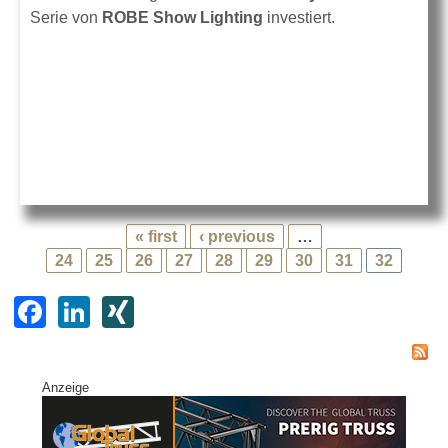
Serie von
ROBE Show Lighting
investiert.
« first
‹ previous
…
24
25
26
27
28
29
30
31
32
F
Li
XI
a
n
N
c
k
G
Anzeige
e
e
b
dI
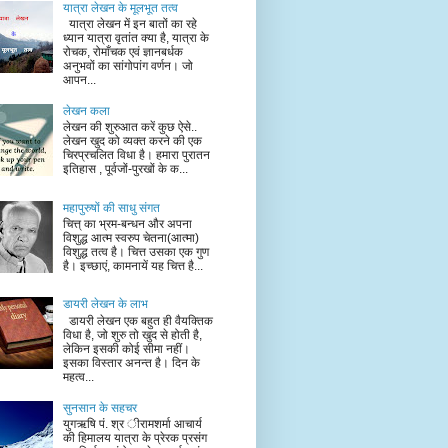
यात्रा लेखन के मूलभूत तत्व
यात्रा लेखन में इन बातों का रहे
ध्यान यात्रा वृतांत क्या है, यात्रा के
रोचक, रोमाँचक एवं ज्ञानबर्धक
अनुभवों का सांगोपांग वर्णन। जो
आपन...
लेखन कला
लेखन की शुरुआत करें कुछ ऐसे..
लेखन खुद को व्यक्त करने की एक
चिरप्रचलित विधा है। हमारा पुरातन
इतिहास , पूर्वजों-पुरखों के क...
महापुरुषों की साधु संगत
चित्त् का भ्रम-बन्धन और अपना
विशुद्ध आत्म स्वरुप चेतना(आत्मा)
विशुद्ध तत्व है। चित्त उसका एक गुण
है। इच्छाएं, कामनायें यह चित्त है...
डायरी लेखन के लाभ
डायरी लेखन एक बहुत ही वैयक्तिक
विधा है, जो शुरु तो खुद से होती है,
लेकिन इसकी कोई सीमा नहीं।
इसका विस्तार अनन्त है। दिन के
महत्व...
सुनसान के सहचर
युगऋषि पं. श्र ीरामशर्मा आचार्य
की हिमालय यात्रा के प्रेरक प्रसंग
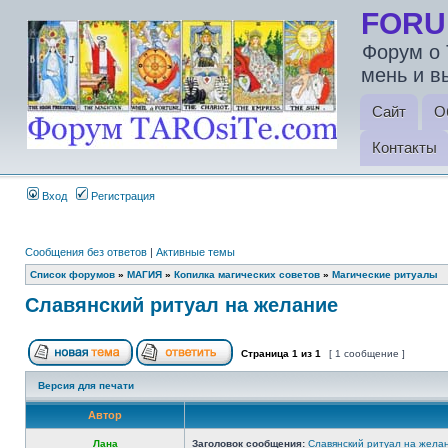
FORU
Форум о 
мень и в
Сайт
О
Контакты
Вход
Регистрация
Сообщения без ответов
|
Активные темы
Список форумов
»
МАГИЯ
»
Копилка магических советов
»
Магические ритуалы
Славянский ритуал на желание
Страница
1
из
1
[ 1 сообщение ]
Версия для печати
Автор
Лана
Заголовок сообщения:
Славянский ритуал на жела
|---|
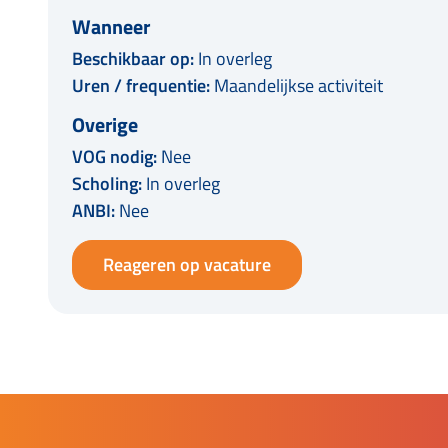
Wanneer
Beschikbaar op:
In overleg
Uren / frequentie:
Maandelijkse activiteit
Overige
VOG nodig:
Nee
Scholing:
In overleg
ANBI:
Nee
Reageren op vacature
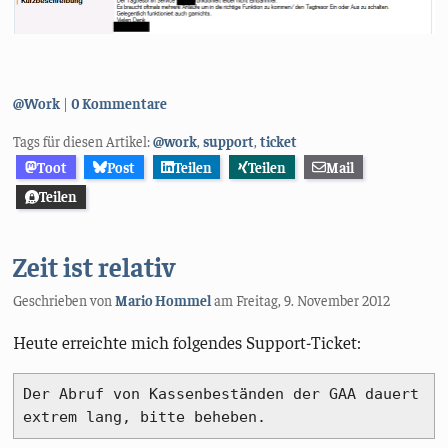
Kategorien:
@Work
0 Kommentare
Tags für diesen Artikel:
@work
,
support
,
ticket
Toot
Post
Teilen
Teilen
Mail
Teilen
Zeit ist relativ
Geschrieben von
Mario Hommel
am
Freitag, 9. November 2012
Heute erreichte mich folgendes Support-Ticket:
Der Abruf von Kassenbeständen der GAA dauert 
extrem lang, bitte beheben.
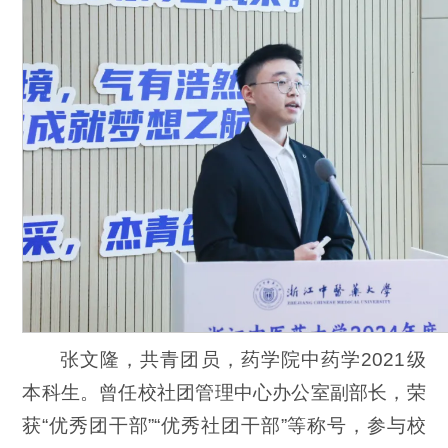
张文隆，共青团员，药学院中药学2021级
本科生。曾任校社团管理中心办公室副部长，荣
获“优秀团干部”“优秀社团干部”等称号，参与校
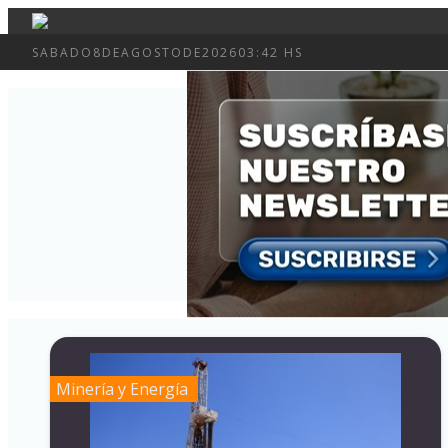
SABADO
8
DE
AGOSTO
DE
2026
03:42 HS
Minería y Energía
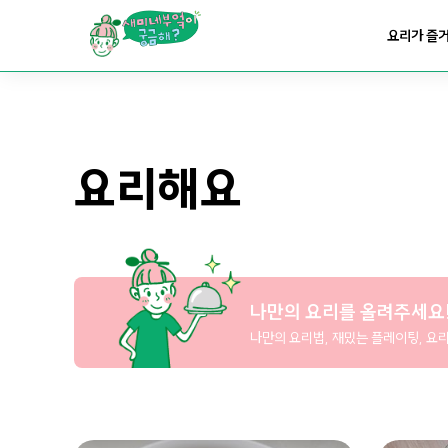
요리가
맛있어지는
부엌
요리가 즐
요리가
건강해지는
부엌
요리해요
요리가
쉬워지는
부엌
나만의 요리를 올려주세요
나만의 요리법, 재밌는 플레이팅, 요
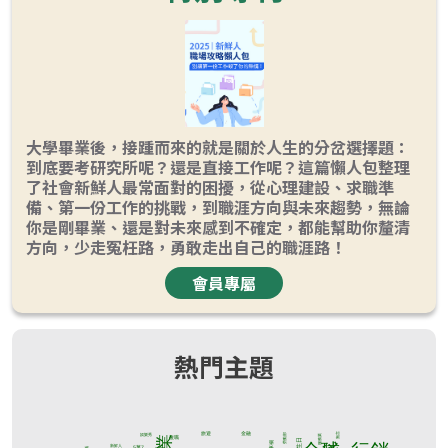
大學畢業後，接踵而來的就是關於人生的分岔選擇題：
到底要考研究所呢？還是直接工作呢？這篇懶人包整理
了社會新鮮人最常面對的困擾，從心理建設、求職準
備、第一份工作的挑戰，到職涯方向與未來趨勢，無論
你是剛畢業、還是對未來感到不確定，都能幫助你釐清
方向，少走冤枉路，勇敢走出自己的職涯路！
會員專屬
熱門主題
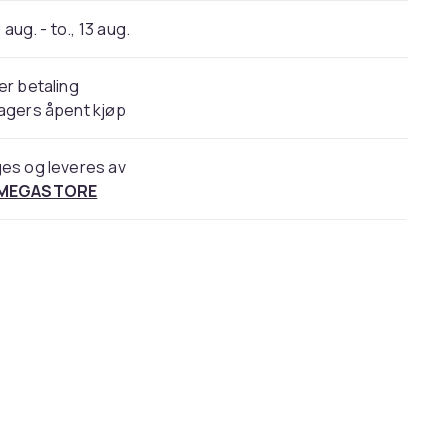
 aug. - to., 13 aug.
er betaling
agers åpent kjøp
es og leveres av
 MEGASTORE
|---|
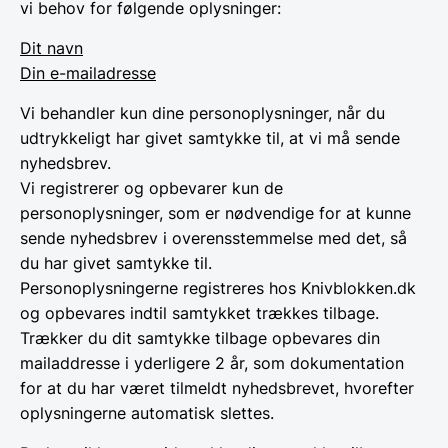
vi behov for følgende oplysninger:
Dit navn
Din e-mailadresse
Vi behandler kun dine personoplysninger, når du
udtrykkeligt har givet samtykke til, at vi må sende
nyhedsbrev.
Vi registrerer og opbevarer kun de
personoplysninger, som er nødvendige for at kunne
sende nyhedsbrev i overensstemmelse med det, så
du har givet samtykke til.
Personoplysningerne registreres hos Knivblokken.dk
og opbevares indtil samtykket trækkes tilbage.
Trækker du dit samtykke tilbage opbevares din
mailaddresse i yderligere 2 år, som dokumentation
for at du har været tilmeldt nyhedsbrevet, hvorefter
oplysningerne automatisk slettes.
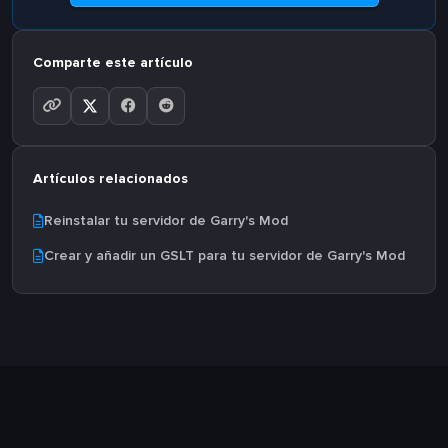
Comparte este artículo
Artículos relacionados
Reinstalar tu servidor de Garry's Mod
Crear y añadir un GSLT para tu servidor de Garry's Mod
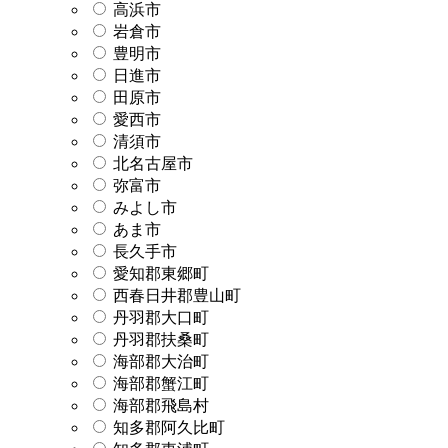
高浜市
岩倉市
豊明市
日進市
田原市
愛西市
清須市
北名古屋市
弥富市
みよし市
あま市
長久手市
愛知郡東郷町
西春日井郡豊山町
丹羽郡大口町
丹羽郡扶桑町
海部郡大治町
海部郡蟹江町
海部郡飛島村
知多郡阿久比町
|---|
Copy out in full every line in the entries above that contains the word "givet". Case counts.

ANSWER FOR THIS EXERCISE:
udtrykkeligt har givet samtykke til, at vi må sende
du har givet samtykke til.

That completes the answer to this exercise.